A couple of days ago a Kickstarter to launch the new longform-only science magazine Matter popped up. Less than two days later, the project has already reached its goal of $50,000. In the meantime, I found myself intensely curious about the business model of Matter, because (I realize now, rightly) the project’s Kickstarter page did not include an explanation of how Matter will make money beyond this initial bolus of money.
Similar thoughts inspired Stephen Morse to write “Why I will not donate to this Kickstarter campaign that purports to save journalism and why you shouldn’t donate to it either.” It’s a systematic error of screed-writers (I’m one of them) to assume that a flaw in a project is inherent in it rather than in our perception of it, so rather than pile on I reached out to Bobbie Johnson directly.
“What’s your business model?” I asked. Here’s his response. I’ve highlighted the parts I find most interesting.
There are a few particular things we are going to keep under our hats because we think they’re going to be our secret to doing really well, but sharing the central part of it is something I’m happy to do — not least because, frankly, it’s not rocket science.
We’re going to sell the stories and a small, discreet amount of advertising. Stories will be available as e-books, on tablets, and maybe apps later on if it makes sense. The stories also live on the web behind a wall for a short period, before going out into the free world when our right to exclusivity with the writer ends.
It’s not crazy: The Byliner and The Atavist have blazed a trail to some degree. There are plenty of others looking at this space in the same way. And we think if we can get the economics all in the right place, and build out now — rather than wait until it’s so blindingly obvious that everyone and their brother’s doing it — we can bring in enough revenue to remain afloat.
Now, of course the basic contradiction is obviously the cost of production versus the amount of income you can claw back. Stories need to bring in more money than they cost us. And sure: big, investigative pieces cost money. But in fact, if you choose the right people and the right investigations, you can get enough hits to keep you in the hunt.
Through the research and intelligence we’ve gathered we have a very good idea on what we think strong, timely, well-written stories sold in the right places (Kindle Singles, ibooks, etc) will do. We have worked hard to bring the costs of producing stories down. That’s made easier by the fact that, say, we don’t have legacy infrastructure to service, we have a very focused amount of output, we don’t have an existing print business to compete against (like many magazines and their websites), we hire writers and editors in small teams on a project-by-project basis, and we pay competitive — but not insane — rates. Plus we don’t plan on pulling a salary unless it’s highly successful.
Including all of our extras, legal bills and so on, we think we’ve brought our unit costs down to a point where MATTER can wash its face by selling a reasonable amount of stories. And we think over time the market is going to grow larger, giving us the chance to pull some extra levers… all of which makes doing it now a smart move.
To be honest, that’s it. There’s nothing more complicated than working really hard to know the market and understand where we can find efficiencies in production… and then actually trying.

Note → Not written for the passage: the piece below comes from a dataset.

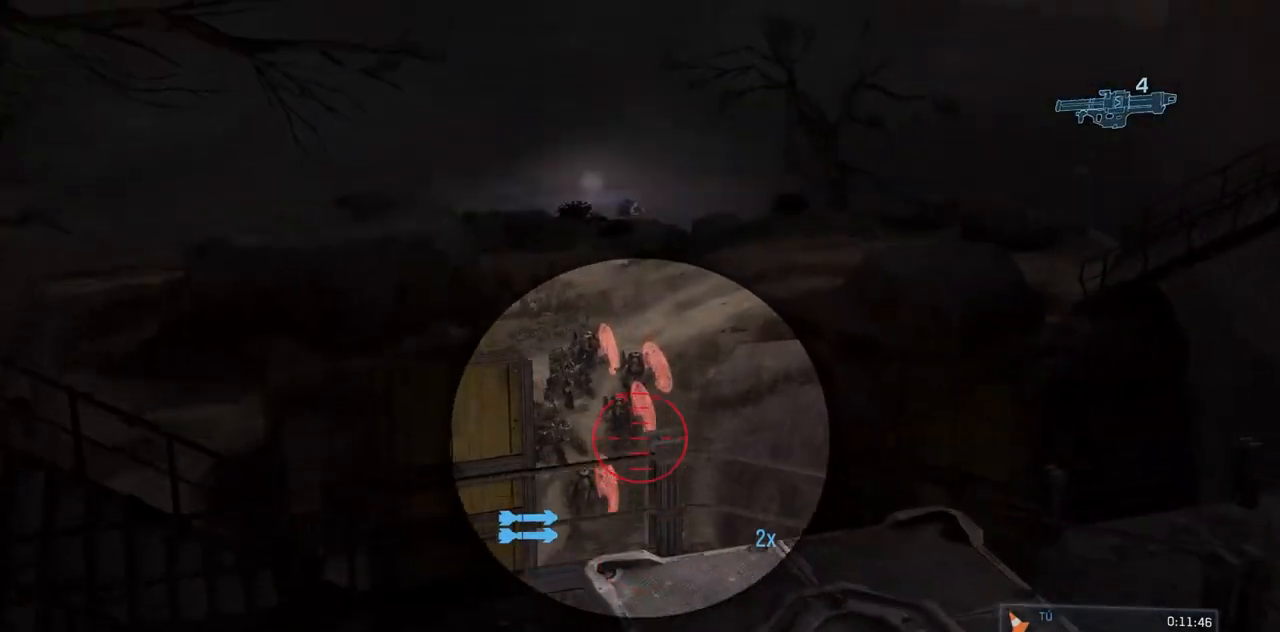
{"buttons": [], "left_stick": "up", "right_stick": "up-right", "events": [[33, "right_stick", "down-left"], [133, "A", "down"], [384, "right_stick", "down"], [417, "left_stick", "up"], [434, "A", "up"], [484, "right_stick", "up-right"]]}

Of course, it’s no surprise that people are going to take potshots. But they’re mainly based around a set of false assumptions. We don’t think it’s going to be a mainstream smash; we don’t think it’s going to change the world; we don’t think we’re going to out New Yorker the New Yorker; we don’t think we’re going to be billionaires. But we do think, done right, we can offer something valuable and remain sustainable in the medium term.
The other big error is mistaking the Kickstarter appeal with an investment pitch. Going on KS was not meant to be a validation of our business model: we’ve done plenty of that with the smart business people we’ve spoken to. It was meant to be a litmus test, for ourselves, of whether there was appetite in the market for what we want to do. I think we’ve proven that point well enough.
We’ve spent thousands making a slick video to sell snake oil? No. We just realised that success on Kickstarter takes some hard work and a coherent campaign that doesn’t waste time banging on about business model shit when what people really want is to get a feeling of what they’re buying into.
That’s not scamming anyone, that’s not being too slick: that’s knowing your audience… which, frankly, is what this whole endeavour is about.